We won’t even talk about the liberal viewpoint (everyone should have a right to see a doctor regardless of financial means) or religious viewpoint (Man should give up a little to help fellow Man to reduce suffering). From a purely conservative viewpoint of keeping up the status quo and generating wealth, calling basic health care as a “hand out” is bewildering. It seems to me that the “monied” class would want healthy people to generate them money!

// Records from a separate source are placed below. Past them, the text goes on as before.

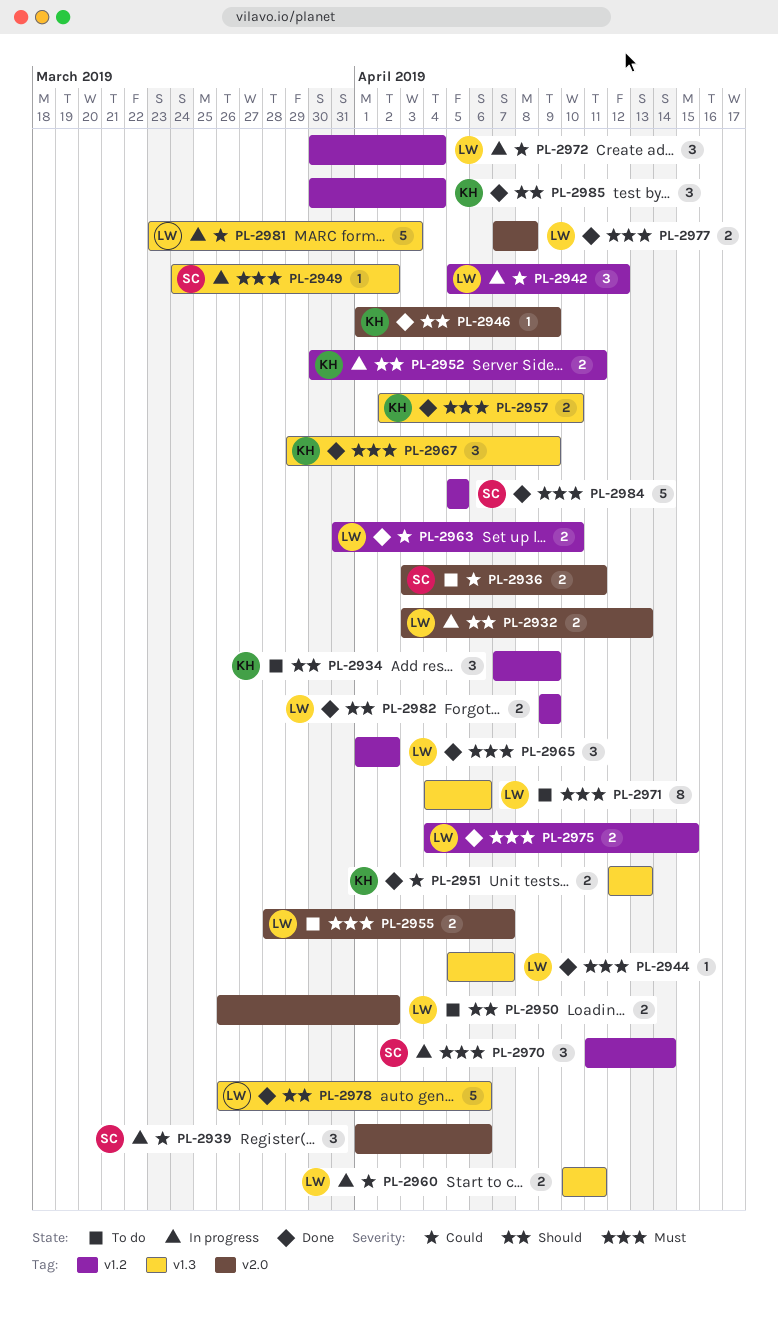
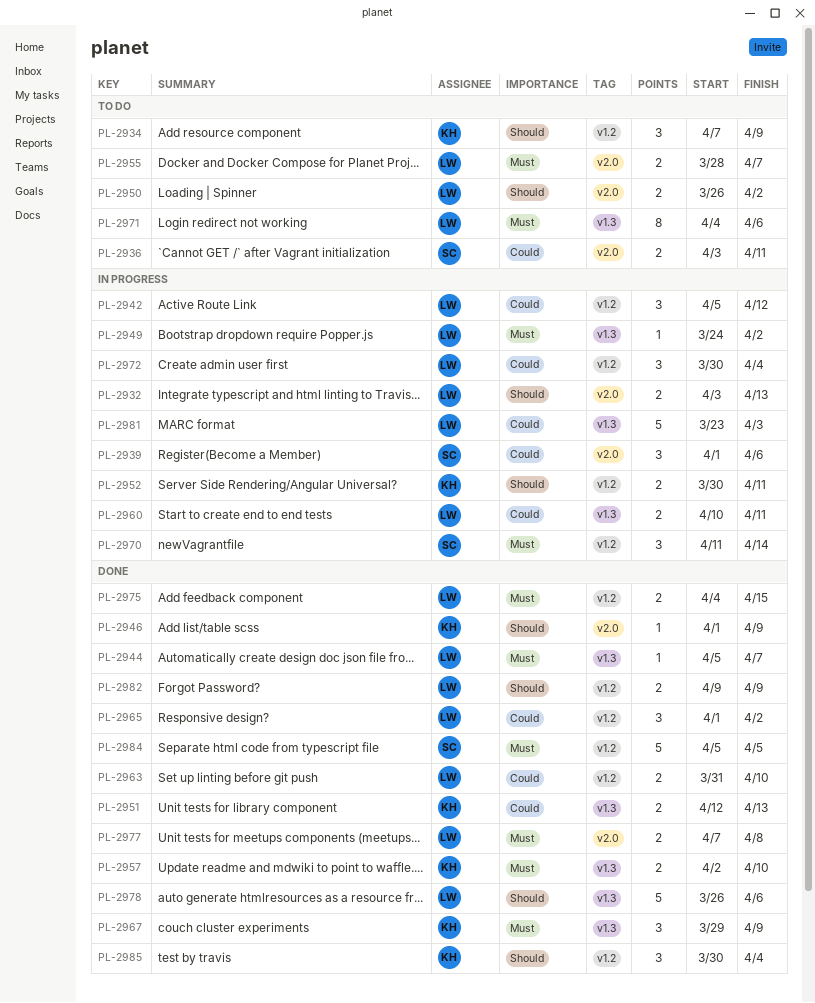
PL-2949, owner: SC -> LW
PL-2965, priority: Must -> Could

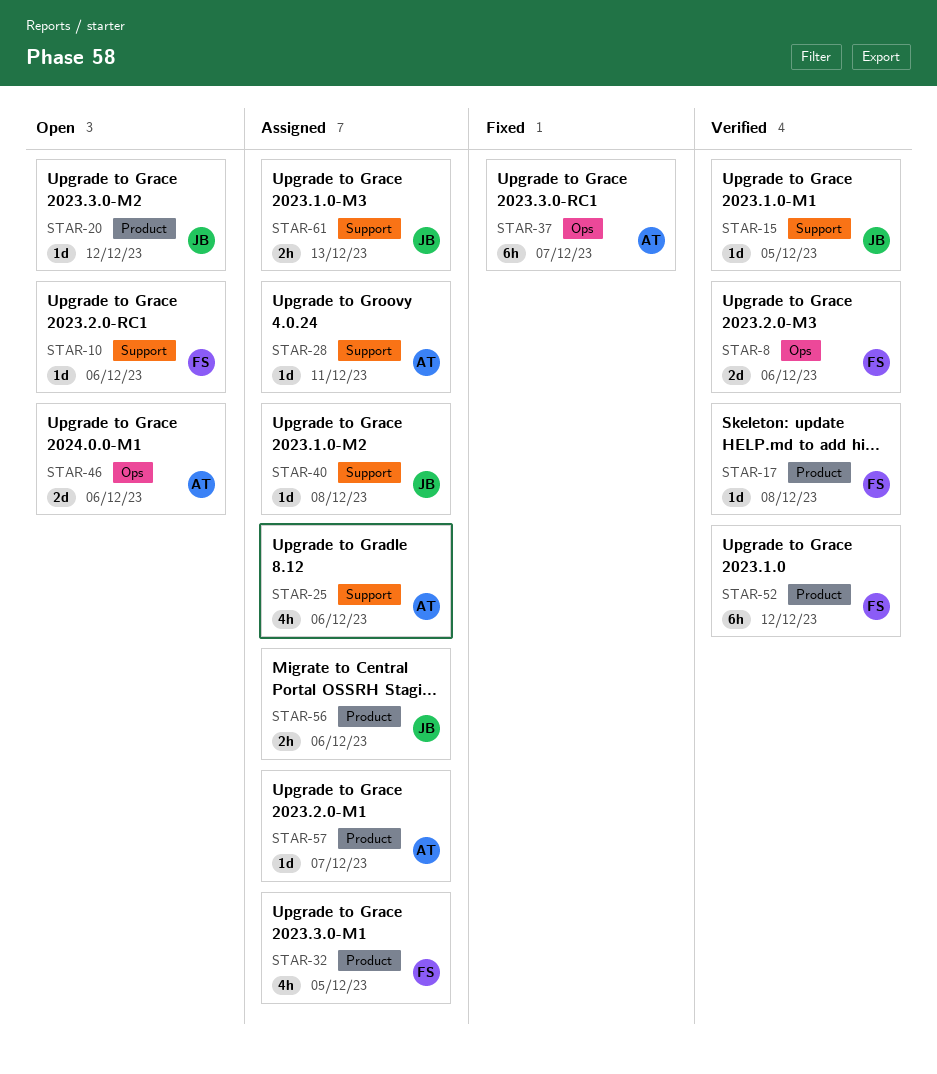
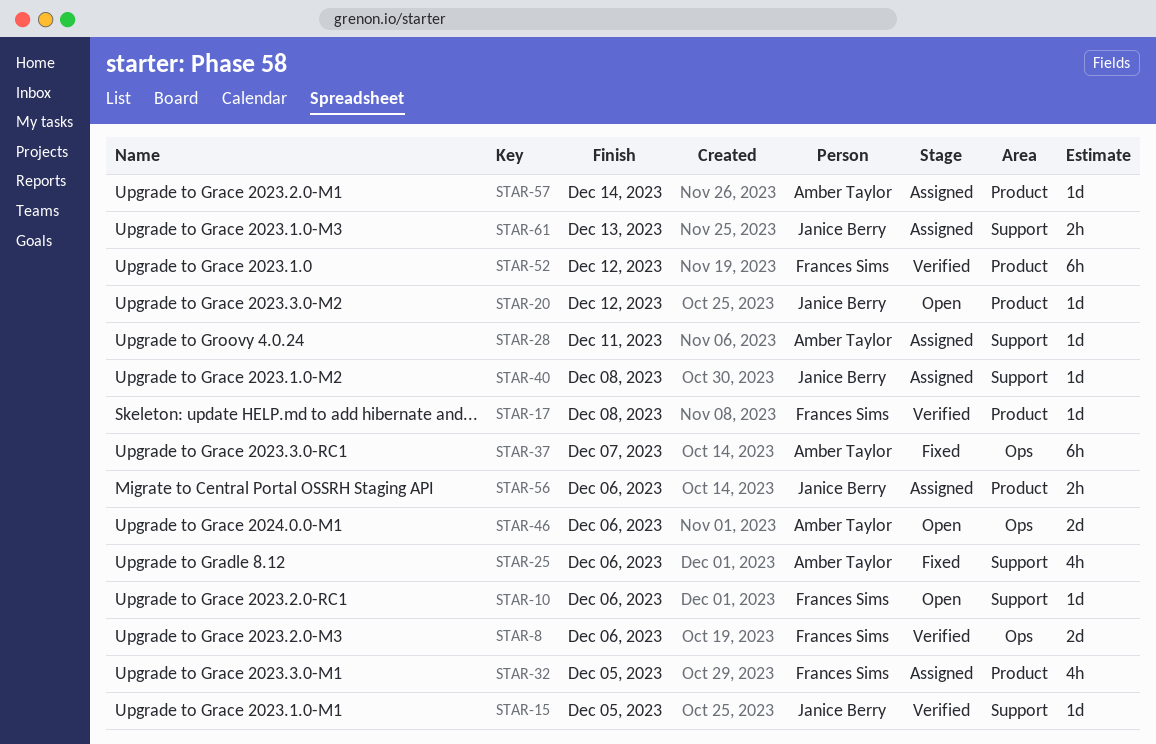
STAR-25, status: Assigned -> Fixed
STAR-57, due: Dec 7 -> Dec 14

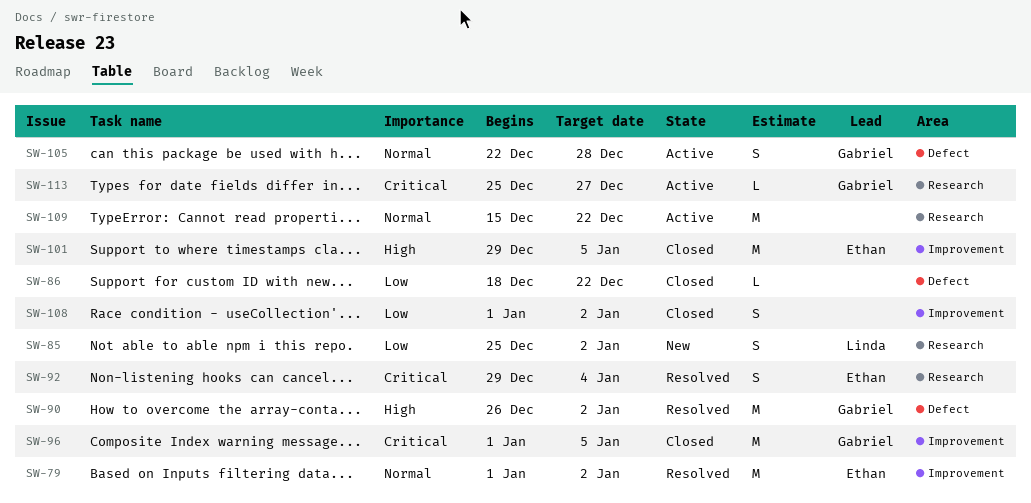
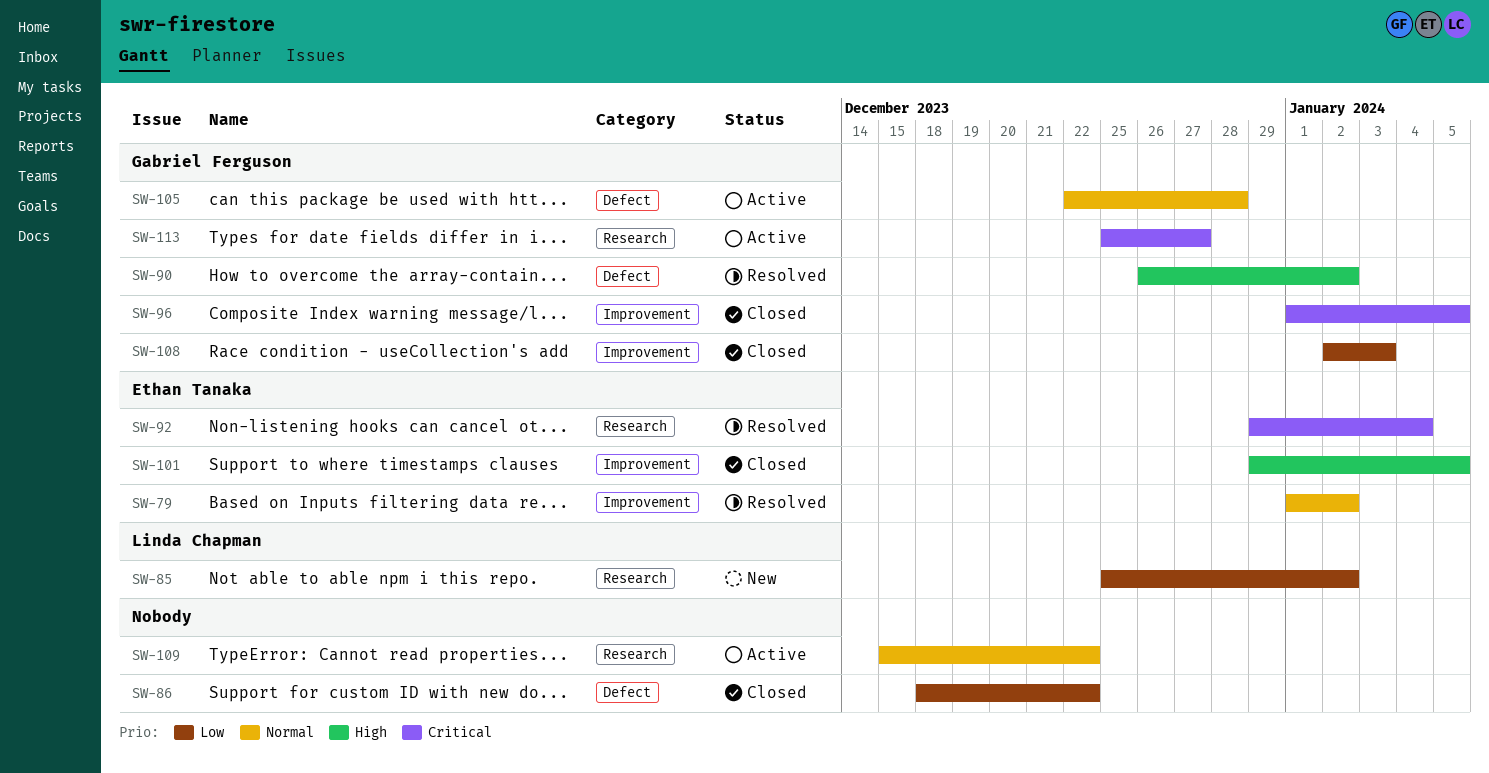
SW-108, owner: none -> Gabriel Ferguson
SW-108, start: Jan 1 -> Jan 2
SW-108, due: Jan 2 -> Jan 3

Then I thought about that guy, the guy who played a pure classism card, who clearly believes that financial analysts who can afford $20K a year at a private University should be the only people allowed to see a doctor in the United States. Let’s say he’s — A. White, B. Male, and C. In the banking sector. Reading the statistics from the recession, the people getting laid off most are: A. White, B. Male, and C. In the banking sector. Should he lose his job, and should he not be able to find another one, should his COBRA (given to him by that socialist Teddy Kennedy) run out and he get sick, should we tell Mr. Douchebag that he shouldn’t get hand out and he should go to the Red Cross? My answer: Yes. And him. In particular.

I don’t know where to start with people like this except label them as douchebags. It’s okay to… what, if they can’t afford $100K or $200K in tuition then they should all die in the street? Die of tuberculosis? What precisely do they want?

The problem with the health care debate is that we’re letting these people a place at the table. I know it’s a democracy and everyone gets to have their voices heard but if we can’t even start at the point of basic human decency and agree that all human beings have a right to have a basic alleviation of suffering through simple modern medicine, then where do we go?

I’m not exactly thrilled with the sausage making in Congress and I don’t have huge amounts of hope for whatever legislation will end up being passed, but for God’s sake people. Look at yourself in a mirror.